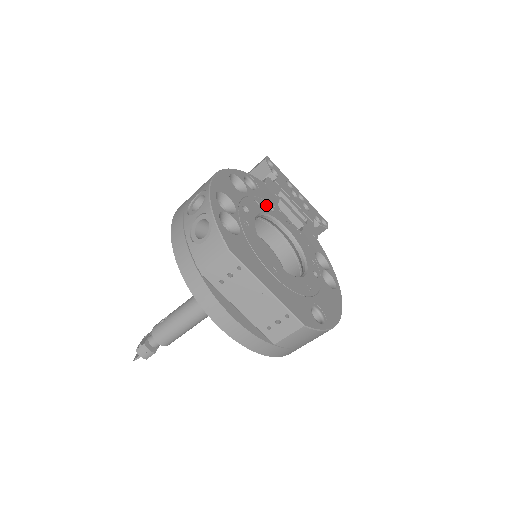
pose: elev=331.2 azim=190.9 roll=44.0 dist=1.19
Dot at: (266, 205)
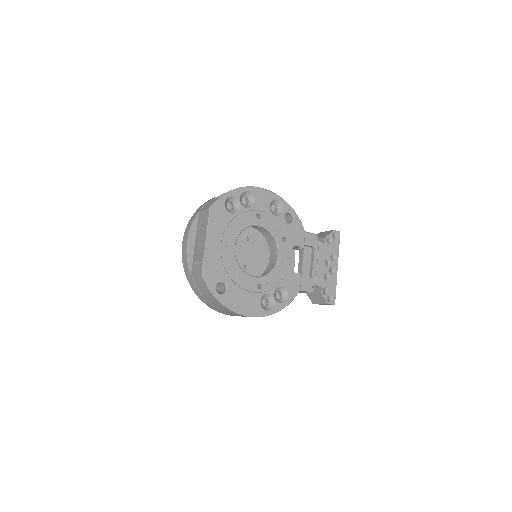
Dot at: (282, 234)
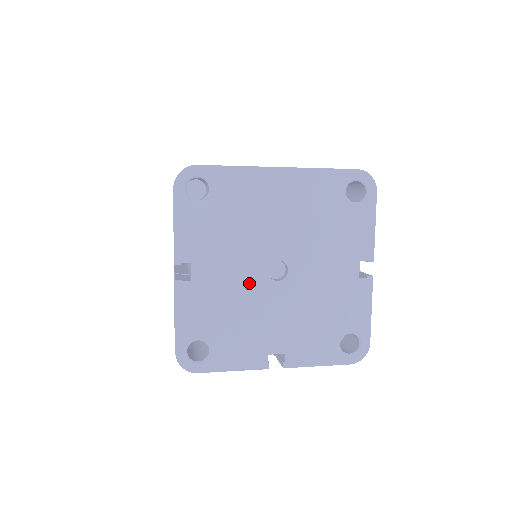
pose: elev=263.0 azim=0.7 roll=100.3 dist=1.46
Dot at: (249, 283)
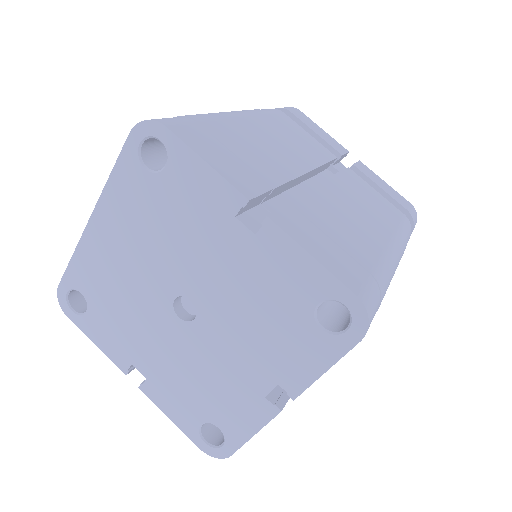
Dot at: (179, 342)
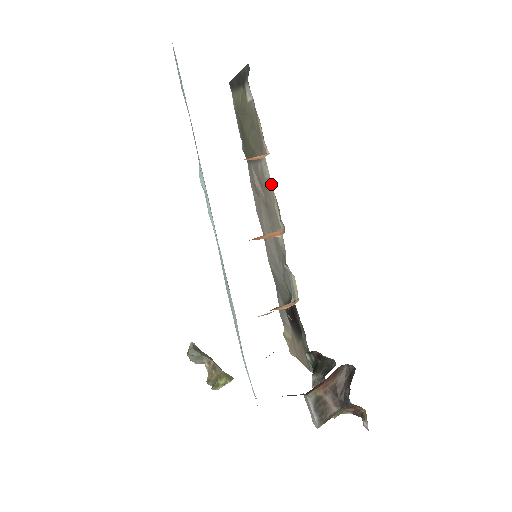
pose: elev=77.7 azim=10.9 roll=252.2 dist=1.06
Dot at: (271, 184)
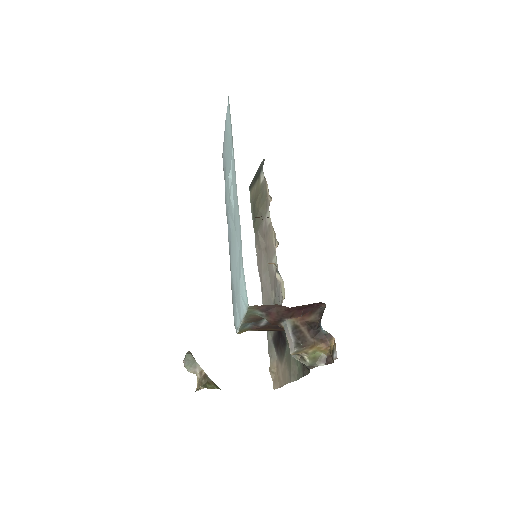
Dot at: (271, 225)
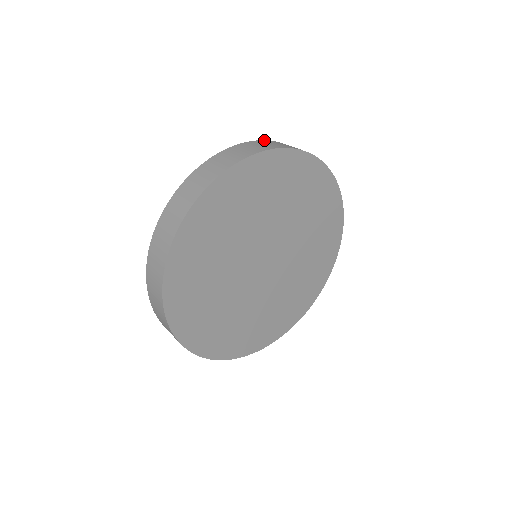
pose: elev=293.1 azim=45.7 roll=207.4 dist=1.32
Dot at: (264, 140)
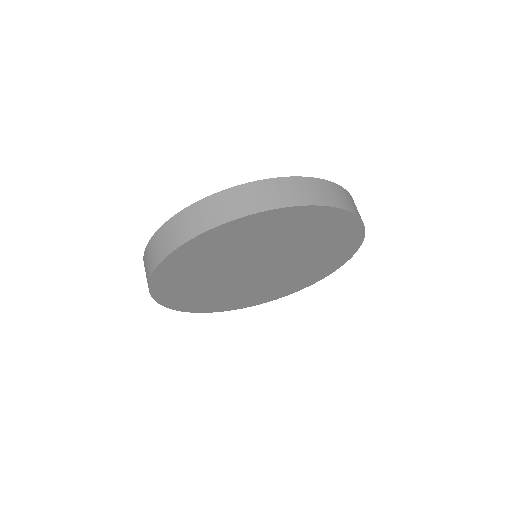
Dot at: (329, 181)
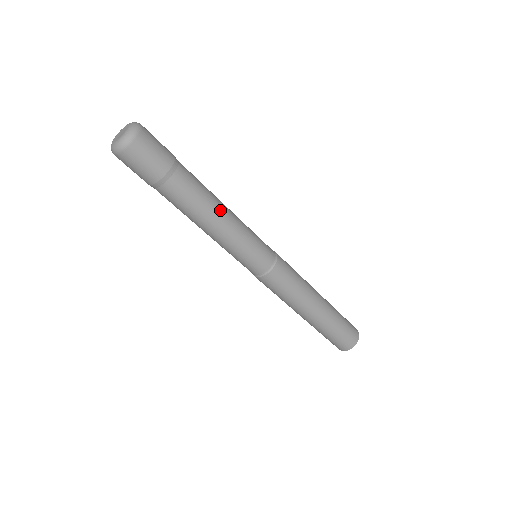
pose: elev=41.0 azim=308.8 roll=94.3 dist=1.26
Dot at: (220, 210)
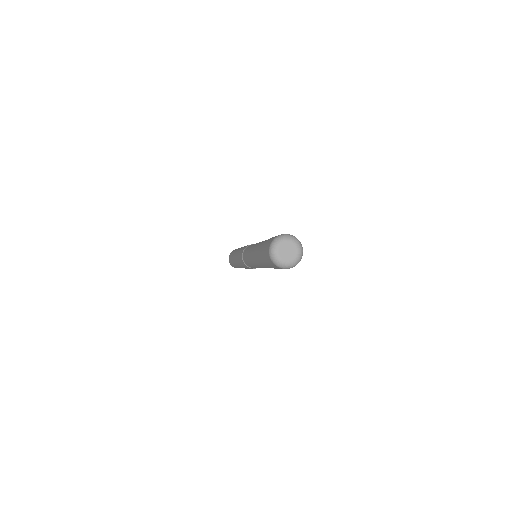
Dot at: occluded
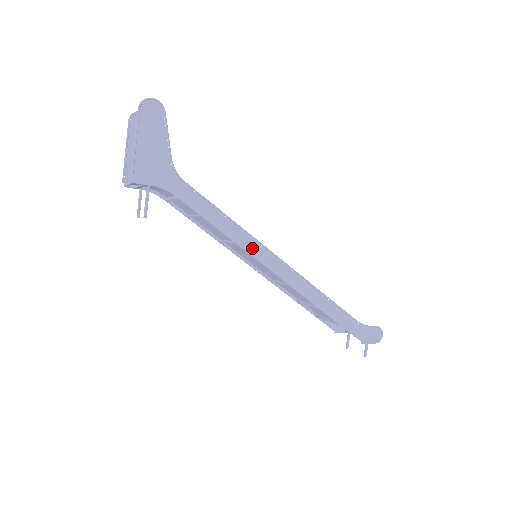
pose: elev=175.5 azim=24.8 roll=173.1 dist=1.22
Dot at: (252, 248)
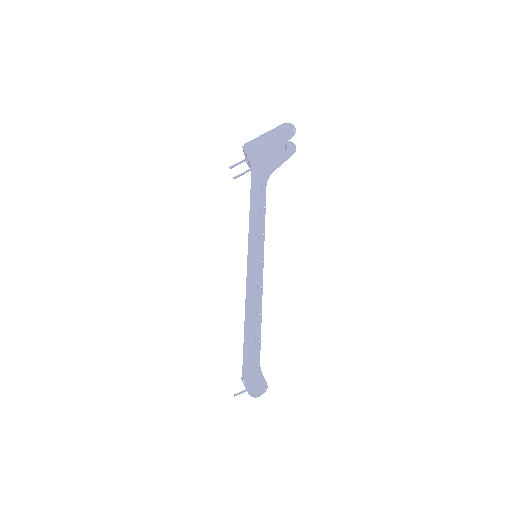
Dot at: (253, 237)
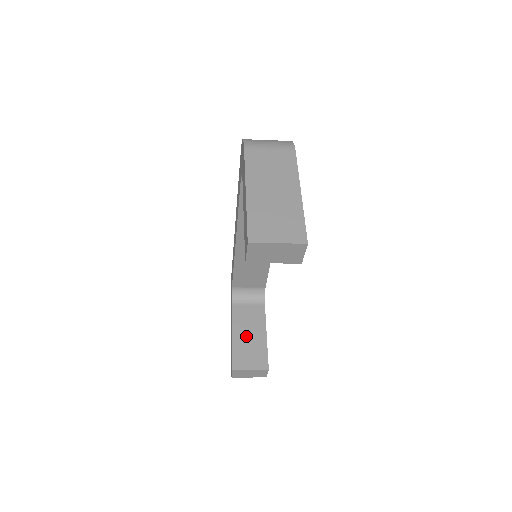
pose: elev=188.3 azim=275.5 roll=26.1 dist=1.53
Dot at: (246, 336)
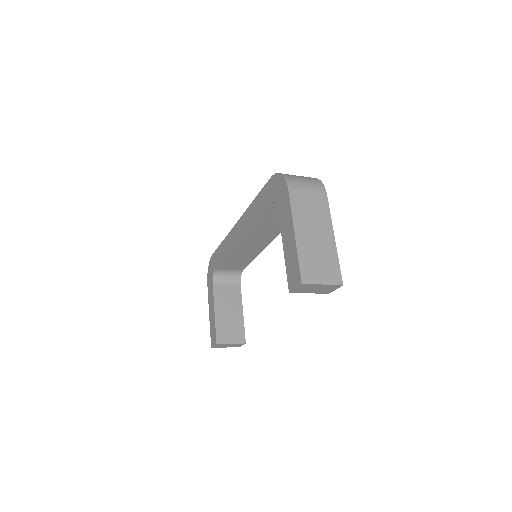
Dot at: (226, 313)
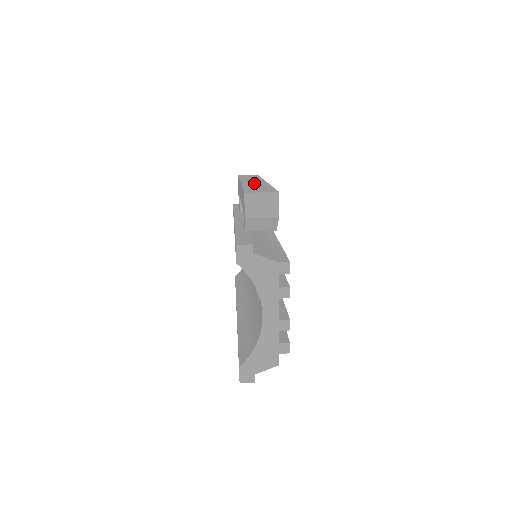
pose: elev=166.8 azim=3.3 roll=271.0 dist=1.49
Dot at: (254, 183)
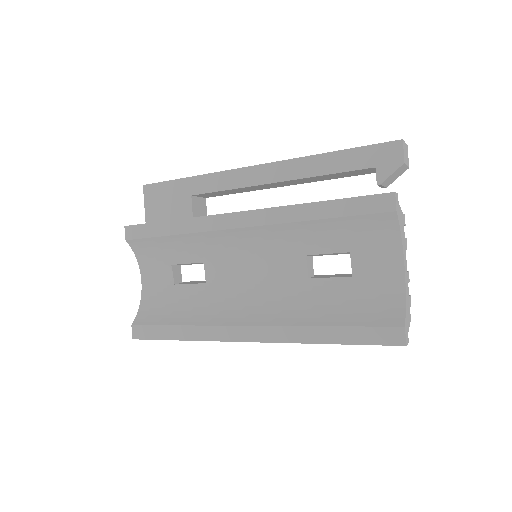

◆ Problem to work on:
Please rewrite the material above with every "pose" changed to "camera" and everything else left as it is. Leave out the picture lines.

◆ Solution to the problem:
camera: elev=331.2 azim=190.9 roll=44.0 dist=1.19
Dot at: (266, 205)
Dot at: (282, 234)
camera: elev=263.0 azim=0.7 roll=100.3 dist=1.46
Dot at: (249, 283)
Dot at: (179, 342)
camera: elev=77.7 azim=10.9 roll=252.2 dist=1.06
Dot at: (271, 184)
Dot at: (271, 225)
camera: elev=293.1 azim=45.7 roll=207.4 dist=1.32
Dot at: (264, 140)
Dot at: (329, 181)
camera: elev=41.0 azim=308.8 roll=94.3 dist=1.26
Dot at: (220, 210)
Dot at: occluded
camera: elev=175.5 azim=24.8 roll=173.1 dist=1.22
Dot at: (252, 248)
Dot at: (253, 237)
camera: elev=188.3 azim=275.5 roll=26.1 dist=1.53
Dot at: (246, 336)
Dot at: (226, 313)
camera: elev=166.8 azim=3.3 roll=271.0 dist=1.49
Dot at: (254, 183)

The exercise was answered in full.